### Exercise details
Copy the data below verbatim from the line with "pose: elev=154.9 azim=155.8" to the line with "Dot at: (191, 149)", including both of those lines and nothing else.

### Stored data
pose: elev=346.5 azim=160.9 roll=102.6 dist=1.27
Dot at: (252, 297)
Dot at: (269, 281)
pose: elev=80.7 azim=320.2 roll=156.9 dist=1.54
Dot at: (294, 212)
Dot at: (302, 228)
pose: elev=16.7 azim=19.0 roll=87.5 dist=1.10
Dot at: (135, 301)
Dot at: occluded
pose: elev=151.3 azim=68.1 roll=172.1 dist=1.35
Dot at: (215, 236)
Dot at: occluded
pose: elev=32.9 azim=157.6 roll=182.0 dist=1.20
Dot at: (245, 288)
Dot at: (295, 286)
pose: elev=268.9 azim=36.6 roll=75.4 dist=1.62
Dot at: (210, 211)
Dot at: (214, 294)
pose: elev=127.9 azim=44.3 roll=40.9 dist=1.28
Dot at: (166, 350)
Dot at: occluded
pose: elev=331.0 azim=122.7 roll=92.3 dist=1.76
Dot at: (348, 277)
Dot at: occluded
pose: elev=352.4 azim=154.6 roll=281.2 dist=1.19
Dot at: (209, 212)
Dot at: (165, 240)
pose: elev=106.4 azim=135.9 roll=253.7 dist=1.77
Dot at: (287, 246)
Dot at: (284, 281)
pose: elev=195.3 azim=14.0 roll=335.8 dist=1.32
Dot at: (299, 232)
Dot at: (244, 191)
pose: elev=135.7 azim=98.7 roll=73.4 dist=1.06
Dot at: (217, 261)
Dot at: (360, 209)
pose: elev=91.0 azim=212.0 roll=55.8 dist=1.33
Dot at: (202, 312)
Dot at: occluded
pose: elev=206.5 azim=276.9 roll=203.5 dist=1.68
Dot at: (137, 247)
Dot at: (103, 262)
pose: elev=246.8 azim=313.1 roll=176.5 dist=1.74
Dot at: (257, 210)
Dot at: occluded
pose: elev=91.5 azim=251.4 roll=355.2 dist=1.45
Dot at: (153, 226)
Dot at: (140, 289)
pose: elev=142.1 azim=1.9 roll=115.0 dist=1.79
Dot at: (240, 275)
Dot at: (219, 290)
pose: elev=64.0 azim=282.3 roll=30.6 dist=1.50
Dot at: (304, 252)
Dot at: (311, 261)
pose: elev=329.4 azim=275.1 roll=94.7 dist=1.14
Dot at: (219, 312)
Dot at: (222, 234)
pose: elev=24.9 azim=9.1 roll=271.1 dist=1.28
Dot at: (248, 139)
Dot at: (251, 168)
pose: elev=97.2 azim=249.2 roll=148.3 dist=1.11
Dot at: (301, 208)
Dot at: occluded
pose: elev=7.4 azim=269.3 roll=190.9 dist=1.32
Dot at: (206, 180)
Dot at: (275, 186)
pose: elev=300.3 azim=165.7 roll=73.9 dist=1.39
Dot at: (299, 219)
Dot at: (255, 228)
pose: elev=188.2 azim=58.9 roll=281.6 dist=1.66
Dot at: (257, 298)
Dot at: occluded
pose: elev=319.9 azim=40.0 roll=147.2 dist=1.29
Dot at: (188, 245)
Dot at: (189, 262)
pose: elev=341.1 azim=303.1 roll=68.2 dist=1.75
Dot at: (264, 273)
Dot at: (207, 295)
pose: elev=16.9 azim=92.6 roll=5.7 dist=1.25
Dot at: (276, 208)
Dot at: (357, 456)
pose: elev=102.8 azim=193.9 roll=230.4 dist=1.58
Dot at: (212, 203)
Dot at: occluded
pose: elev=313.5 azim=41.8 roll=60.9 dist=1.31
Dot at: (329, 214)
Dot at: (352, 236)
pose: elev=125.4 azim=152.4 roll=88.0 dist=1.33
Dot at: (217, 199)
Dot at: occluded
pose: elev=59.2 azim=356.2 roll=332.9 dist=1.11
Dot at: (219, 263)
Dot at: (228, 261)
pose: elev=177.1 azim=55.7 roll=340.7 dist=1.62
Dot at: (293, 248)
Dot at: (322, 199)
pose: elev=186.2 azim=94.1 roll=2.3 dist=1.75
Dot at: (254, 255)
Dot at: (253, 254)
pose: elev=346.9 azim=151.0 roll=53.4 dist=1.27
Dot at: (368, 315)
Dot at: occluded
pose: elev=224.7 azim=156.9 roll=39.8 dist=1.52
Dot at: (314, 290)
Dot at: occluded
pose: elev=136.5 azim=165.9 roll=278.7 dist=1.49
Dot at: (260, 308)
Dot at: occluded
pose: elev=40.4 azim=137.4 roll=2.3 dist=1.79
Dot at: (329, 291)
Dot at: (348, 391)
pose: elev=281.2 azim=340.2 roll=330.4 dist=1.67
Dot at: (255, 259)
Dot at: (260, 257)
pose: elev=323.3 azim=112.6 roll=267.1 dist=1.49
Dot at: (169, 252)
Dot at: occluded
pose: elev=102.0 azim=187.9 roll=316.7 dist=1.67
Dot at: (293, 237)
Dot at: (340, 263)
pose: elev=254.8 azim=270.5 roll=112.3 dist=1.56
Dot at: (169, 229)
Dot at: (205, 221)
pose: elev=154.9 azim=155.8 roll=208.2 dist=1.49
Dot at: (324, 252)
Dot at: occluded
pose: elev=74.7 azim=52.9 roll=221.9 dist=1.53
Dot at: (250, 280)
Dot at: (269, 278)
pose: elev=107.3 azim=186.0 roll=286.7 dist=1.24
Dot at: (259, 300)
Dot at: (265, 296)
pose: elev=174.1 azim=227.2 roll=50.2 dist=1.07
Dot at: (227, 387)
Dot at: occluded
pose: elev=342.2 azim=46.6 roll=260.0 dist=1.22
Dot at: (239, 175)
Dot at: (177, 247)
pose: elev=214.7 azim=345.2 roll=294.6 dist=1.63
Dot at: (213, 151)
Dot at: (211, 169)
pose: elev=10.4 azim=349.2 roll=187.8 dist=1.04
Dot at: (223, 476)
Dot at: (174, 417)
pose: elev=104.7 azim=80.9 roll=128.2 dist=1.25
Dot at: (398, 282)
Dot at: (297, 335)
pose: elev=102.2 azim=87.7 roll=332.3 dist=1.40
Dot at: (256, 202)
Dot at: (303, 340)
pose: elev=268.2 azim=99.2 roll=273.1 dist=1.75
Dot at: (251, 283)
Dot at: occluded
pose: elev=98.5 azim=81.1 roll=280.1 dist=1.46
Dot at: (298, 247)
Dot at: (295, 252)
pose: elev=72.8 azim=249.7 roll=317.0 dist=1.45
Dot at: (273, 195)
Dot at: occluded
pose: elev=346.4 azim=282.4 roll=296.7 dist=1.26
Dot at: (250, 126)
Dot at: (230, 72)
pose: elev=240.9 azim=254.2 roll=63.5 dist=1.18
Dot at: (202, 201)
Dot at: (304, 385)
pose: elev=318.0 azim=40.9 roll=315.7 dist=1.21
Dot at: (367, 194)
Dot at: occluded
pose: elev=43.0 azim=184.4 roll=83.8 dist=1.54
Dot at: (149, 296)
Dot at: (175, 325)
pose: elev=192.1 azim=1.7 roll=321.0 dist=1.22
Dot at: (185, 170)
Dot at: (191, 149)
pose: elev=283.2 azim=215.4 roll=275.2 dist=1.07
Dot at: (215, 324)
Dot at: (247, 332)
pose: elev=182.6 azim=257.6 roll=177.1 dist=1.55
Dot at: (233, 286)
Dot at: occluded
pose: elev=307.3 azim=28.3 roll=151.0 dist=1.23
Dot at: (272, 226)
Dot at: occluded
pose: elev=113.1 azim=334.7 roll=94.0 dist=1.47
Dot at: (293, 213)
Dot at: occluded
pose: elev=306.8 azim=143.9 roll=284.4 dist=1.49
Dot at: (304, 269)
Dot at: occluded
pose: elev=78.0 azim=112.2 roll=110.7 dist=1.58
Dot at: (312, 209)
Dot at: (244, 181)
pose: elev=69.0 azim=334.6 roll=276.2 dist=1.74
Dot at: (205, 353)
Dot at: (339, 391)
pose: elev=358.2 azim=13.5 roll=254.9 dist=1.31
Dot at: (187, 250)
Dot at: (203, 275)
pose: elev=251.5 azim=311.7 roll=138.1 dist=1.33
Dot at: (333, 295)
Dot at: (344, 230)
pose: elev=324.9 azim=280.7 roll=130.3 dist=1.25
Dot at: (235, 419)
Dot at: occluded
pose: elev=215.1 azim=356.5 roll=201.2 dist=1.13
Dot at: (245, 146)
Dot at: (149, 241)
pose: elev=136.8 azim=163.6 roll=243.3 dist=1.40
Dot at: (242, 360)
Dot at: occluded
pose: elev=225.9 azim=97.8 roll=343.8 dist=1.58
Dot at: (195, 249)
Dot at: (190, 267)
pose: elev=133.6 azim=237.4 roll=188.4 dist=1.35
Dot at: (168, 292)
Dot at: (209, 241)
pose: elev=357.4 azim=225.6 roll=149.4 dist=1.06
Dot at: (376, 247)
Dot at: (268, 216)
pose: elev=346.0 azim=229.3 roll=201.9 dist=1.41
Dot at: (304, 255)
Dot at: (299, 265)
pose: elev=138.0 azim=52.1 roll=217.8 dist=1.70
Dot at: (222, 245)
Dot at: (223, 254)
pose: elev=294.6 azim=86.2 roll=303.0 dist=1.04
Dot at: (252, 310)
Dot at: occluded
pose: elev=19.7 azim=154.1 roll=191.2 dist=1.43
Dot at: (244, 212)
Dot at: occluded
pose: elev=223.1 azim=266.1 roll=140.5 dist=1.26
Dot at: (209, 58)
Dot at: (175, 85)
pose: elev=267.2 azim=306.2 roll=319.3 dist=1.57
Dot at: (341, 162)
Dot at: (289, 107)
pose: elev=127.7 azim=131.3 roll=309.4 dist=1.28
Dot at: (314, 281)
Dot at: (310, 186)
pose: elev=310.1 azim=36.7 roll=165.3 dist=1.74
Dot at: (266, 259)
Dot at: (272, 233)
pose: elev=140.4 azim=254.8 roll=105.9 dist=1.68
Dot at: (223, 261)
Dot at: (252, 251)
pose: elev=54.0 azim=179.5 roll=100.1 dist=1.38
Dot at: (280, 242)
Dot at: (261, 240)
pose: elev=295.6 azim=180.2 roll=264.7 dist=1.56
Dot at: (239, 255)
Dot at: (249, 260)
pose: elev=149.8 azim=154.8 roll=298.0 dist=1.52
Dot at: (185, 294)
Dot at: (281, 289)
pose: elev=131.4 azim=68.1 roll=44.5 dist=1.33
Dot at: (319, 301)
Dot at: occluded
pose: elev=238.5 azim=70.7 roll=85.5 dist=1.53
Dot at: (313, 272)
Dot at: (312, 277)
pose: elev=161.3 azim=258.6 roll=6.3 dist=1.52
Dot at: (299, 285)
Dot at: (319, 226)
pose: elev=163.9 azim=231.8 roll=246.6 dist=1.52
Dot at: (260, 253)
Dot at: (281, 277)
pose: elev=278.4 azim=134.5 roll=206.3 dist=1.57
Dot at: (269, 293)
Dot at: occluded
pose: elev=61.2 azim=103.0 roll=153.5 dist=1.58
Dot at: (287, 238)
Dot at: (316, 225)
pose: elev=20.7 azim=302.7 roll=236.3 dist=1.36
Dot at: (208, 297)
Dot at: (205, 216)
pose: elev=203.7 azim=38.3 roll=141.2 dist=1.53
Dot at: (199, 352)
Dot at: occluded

### Answer for this exercise
pose: elev=154.9 azim=155.8 roll=208.2 dist=1.49
Dot at: (324, 252)
Dot at: occluded
pose: elev=74.7 azim=52.9 roll=221.9 dist=1.53
Dot at: (250, 280)
Dot at: (269, 278)
pose: elev=107.3 azim=186.0 roll=286.7 dist=1.24
Dot at: (259, 300)
Dot at: (265, 296)
pose: elev=174.1 azim=227.2 roll=50.2 dist=1.07
Dot at: (227, 387)
Dot at: occluded
pose: elev=342.2 azim=46.6 roll=260.0 dist=1.22
Dot at: (239, 175)
Dot at: (177, 247)
pose: elev=214.7 azim=345.2 roll=294.6 dist=1.63
Dot at: (213, 151)
Dot at: (211, 169)
pose: elev=10.4 azim=349.2 roll=187.8 dist=1.04
Dot at: (223, 476)
Dot at: (174, 417)
pose: elev=104.7 azim=80.9 roll=128.2 dist=1.25
Dot at: (398, 282)
Dot at: (297, 335)
pose: elev=102.2 azim=87.7 roll=332.3 dist=1.40
Dot at: (256, 202)
Dot at: (303, 340)
pose: elev=268.2 azim=99.2 roll=273.1 dist=1.75
Dot at: (251, 283)
Dot at: occluded
pose: elev=98.5 azim=81.1 roll=280.1 dist=1.46
Dot at: (298, 247)
Dot at: (295, 252)
pose: elev=72.8 azim=249.7 roll=317.0 dist=1.45
Dot at: (273, 195)
Dot at: occluded
pose: elev=346.4 azim=282.4 roll=296.7 dist=1.26
Dot at: (250, 126)
Dot at: (230, 72)
pose: elev=240.9 azim=254.2 roll=63.5 dist=1.18
Dot at: (202, 201)
Dot at: (304, 385)
pose: elev=318.0 azim=40.9 roll=315.7 dist=1.21
Dot at: (367, 194)
Dot at: occluded
pose: elev=43.0 azim=184.4 roll=83.8 dist=1.54
Dot at: (149, 296)
Dot at: (175, 325)
pose: elev=192.1 azim=1.7 roll=321.0 dist=1.22
Dot at: (185, 170)
Dot at: (191, 149)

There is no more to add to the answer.